Round here, it's season of the potato tractors. I was talking to Anna at Drover Holidays yesterday. Her shop is just on the Blue Boar corner, and they were coming roaring round every few minutes. "Come to the countryside for peace and quiet!" Anna said, in one of the lulls when we could actually hear each other speak. It was like being under the flight path to Heathrow.
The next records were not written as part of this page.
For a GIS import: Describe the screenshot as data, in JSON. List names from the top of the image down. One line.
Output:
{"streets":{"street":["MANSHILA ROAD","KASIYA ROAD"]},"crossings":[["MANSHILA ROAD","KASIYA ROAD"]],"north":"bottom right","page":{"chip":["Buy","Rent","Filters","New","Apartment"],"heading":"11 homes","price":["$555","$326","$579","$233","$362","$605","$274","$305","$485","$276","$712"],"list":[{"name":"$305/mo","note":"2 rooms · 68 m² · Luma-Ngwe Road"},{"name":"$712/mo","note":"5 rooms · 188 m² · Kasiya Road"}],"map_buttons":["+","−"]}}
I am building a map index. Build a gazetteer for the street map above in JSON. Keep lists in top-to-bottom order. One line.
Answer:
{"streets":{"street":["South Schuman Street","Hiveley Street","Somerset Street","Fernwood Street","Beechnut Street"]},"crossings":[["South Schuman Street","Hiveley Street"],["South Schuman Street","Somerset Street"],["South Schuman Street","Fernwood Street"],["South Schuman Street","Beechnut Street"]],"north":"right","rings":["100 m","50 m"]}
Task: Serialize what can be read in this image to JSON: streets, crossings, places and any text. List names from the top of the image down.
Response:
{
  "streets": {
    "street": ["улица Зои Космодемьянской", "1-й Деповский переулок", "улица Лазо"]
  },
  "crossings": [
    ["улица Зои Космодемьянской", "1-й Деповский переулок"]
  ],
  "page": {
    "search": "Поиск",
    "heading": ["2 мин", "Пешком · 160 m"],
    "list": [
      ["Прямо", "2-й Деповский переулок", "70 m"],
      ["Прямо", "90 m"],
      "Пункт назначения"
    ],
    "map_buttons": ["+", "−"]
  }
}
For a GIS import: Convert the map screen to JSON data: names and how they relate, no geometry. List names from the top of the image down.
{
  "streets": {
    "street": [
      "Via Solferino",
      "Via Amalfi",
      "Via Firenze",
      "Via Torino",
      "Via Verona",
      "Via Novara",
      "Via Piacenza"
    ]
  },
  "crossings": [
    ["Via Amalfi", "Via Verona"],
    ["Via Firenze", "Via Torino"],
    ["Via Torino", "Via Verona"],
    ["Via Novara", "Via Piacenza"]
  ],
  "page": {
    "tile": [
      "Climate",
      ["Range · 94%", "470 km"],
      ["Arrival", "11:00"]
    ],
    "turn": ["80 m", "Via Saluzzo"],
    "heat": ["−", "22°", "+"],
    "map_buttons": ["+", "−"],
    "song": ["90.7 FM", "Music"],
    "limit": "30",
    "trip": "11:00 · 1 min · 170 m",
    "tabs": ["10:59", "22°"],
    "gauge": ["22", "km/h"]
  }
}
Autumn is also the season of fungi. I went down the little path by the Swan Well the other day. This is a spring that once was one of the main sources of water for Hay. The water from the spring runs a few yards into the Loggin Brook - which was once one of the sewage outlets straight into the Wye, and still has a Victorian pipe running down it (now unused) from when they decided to confine the sewage as it passed through the town. It's a lovely little corner now, hidden away behind the almshouses and opening onto the road opposite the church. There's a tree stump there, covered in Dryad's saddle fungi. They look like half a pancake stuck onto the trunk, and some of them are a foot across.

Across the river on the Offa's Dyke path, there's a cairn, and someone has left a teddy dressed as a ballerina propped up against it. She's got a little pink dress and shoes, and silk roses between her ears.

Down in the car park, the shed that houses the plastic recycling is being demolished. It looks as if someone has run into it.